What does -n mean in Bash?

Question

This is probably a really dumb question, but... if [ ! -n "$1" ], means, if not more than one argument do... so I get how it works, but what is -n is it the abbreviation of number?

I've been reading through The Advanced Bash programming guide and they just start using it. I've tried to find it and come up with it must be a "built-in" default parameter. Is there a command to show default parameters in Linux?

Answer 1

The -n argument to test (aka [) means "is not empty". The example you posted means "if $1 is not not empty. It's a roundabout way of saying [ -z "$1" ]; ($1 is empty).
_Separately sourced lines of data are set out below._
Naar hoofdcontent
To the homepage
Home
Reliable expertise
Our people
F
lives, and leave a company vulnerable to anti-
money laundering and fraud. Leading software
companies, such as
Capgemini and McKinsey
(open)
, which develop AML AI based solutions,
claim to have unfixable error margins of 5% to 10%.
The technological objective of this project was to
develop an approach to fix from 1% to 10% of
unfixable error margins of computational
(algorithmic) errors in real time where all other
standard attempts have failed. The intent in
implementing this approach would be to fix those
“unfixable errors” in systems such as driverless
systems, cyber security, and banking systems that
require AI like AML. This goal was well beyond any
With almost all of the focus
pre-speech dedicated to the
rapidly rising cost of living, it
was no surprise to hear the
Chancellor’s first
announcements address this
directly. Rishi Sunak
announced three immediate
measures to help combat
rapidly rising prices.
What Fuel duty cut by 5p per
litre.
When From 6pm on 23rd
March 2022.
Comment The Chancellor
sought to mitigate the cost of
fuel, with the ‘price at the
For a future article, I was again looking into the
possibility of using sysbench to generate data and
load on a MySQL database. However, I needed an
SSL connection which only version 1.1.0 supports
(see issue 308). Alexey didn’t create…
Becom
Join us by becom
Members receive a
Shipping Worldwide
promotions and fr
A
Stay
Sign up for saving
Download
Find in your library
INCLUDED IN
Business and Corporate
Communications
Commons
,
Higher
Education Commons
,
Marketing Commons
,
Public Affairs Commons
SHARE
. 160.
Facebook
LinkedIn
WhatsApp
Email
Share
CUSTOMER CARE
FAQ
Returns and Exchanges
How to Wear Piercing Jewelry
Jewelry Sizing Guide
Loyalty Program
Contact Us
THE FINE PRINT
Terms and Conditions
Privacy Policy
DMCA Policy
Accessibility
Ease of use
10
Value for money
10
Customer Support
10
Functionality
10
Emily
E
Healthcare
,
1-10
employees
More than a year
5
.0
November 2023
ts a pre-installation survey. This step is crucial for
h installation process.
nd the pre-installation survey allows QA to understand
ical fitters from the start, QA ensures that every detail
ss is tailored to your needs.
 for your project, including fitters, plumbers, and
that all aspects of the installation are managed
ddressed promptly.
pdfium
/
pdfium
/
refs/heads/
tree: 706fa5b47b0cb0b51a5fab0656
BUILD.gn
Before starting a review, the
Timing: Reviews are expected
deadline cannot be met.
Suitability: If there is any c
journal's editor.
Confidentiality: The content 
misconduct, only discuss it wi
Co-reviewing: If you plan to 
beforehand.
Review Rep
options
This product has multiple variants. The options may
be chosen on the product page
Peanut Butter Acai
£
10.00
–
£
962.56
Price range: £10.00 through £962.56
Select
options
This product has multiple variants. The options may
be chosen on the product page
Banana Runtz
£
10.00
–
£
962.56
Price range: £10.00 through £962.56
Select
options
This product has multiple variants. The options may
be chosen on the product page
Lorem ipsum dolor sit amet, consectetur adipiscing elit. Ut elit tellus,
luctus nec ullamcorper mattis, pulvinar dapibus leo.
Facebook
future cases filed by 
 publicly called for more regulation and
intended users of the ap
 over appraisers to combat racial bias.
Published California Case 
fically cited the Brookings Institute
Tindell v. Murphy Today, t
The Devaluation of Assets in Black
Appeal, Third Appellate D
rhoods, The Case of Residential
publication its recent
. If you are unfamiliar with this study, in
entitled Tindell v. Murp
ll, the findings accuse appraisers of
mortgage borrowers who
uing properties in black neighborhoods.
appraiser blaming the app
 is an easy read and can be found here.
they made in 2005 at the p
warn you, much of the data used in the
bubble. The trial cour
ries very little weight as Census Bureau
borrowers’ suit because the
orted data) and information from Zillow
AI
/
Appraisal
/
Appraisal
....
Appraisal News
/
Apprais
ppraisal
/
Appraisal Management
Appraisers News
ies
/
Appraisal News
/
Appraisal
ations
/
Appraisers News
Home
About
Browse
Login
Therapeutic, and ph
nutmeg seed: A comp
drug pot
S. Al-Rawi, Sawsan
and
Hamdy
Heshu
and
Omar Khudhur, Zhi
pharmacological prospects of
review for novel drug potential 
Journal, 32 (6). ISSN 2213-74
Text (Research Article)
You can learn more with help test.

$1 and others ($2, $3..) are positional parameters. They're what was passed as arguments to the script or function you're in. For example, running a script named foo as ./foo bar baz would result in $1 == bar, $2 == baz

Answer 2

-n is one of the string operators for evaluating the expressions in Bash. It tests the string next to it and evaluates it as "True" if string is non empty.

Positional parameters are a series of special variables ($0, $1 through $9) that contain the contents of the command line argument to the program. $0 contains the name of the program and other contains arguments that we pass.

Here, [ ! -n "$1" ] evaluates to "True" if the second positional parameter ($1) passed to the program is empty or (in other words) if no arguments are passed to the program other than $0.